Reverse Mortgage FAQ #1: What is a reverse mortgage?

Otherwise known as a home equity conversion mortgage, or HECM, this unique product allows seniors to access equity in the form of cash payments or a line of credit, while continuing to remain in the home as their primary residence. Unlike the repayment terms of a traditional loan, the borrower does not make monthly payments at all, unless they no longer occupy the home or they become non-compliant with the required maintenance, tax, or insurance obligations.

Reverse Mortgage FAQ #2: How does a homeowner qualify?

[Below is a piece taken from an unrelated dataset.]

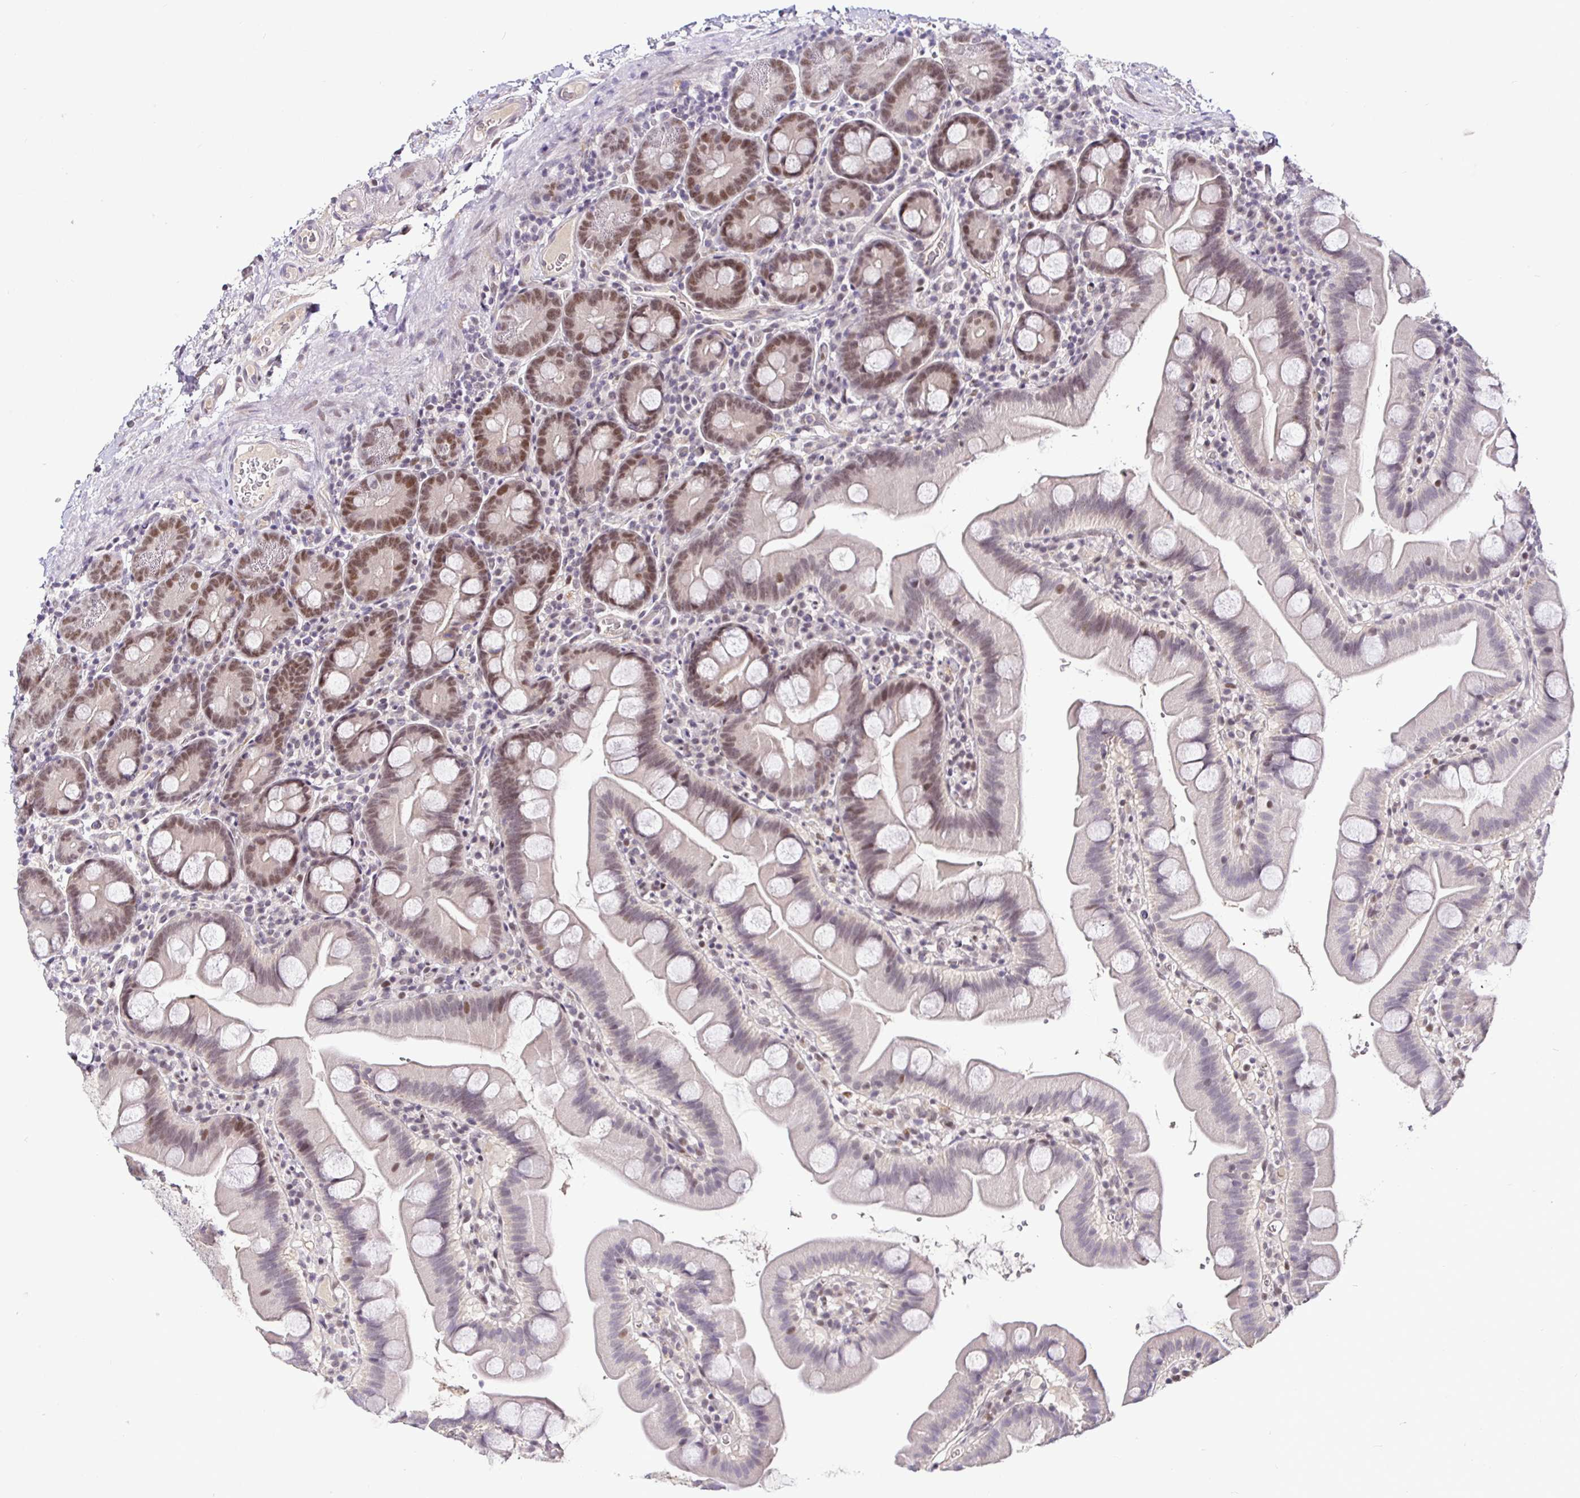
{"staining": {"intensity": "moderate", "quantity": "25%-75%", "location": "nuclear"}, "tissue": "small intestine", "cell_type": "Glandular cells", "image_type": "normal", "snomed": [{"axis": "morphology", "description": "Normal tissue, NOS"}, {"axis": "topography", "description": "Small intestine"}], "caption": "Unremarkable small intestine shows moderate nuclear positivity in about 25%-75% of glandular cells, visualized by immunohistochemistry.", "gene": "NUP188", "patient": {"sex": "female", "age": 68}}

Eligibility depends on whether the property owner meets certain age and ownership requirements. Credit and income are not a factor. For an HECM insured by the Federal Housing Administration, a senior must be at least 62 years of age and have a sufficient amount of equity available, along with disposable funds that can be accessed to pay property costs such as insurance, taxes, and maintenance. If a lender determines that a senior does not have the financial resources to meet these customary expenses, they may require that part of the proceeds be set aside to cover such costs. There are also certain FHA counseling requirements that must be fulfilled in order to meet HECM guidelines. These sessions are typically free or low cost to the consumer while they are considering applying for a reverse mortgage.

Reverse Mortgage FAQ #3: What are the options for transferring funds to the homeowner?

For adjustable interest rate products:

– Line of Credit: a set credit limit that can be drawn against when the homeowner chooses, and can also be accessed with prearranged installments

– Fixed Term: monthly payments for a fixed period of time

– Tenure: monthly payments for the duration of the senior’s participation in the program

The above fixed term and tenure plans can be combined with a line of credit for a modified version of each option. For seniors who depend on Medicaid benefits for their healthcare, a HECM specialist or an elder law attorney should be consulted to determine which plan best suits their needs and allows for continued Medicaid eligibility.

If Medicaid eligibility is not a consideration, a lump-sum disbursement at a fixed interest rate can be transferred to the senior at the closing of the reverse mortgage.

Reverse Mortgage FAQ #4: How does a home equity loan differ from a HECM?

A home equity line of credit, or HELOC, requires the borrower to make monthly payments toward principal and interest. For an HECM, the bank actually pays the homeowner. Since seniors are required to remain in their home as their primary residence, they are likewise responsible for keeping current on real estate taxes, flood and hazard insurance, and utilities payments for the duration of the agreement.

Reverse Mortgage FAQ #5. Will my heirs be responsible for paying off my balance in the event of my death?

As a non-recourse loan, the creditor can only consider the property for repayment. Lenders cannot attach other family assets in the event that the senior’s loan balance exceeds the property value. Neither the borrower nor the heirs can be held responsible for more than that value, even if the remaining balance exceeds the amount at the time of repayment.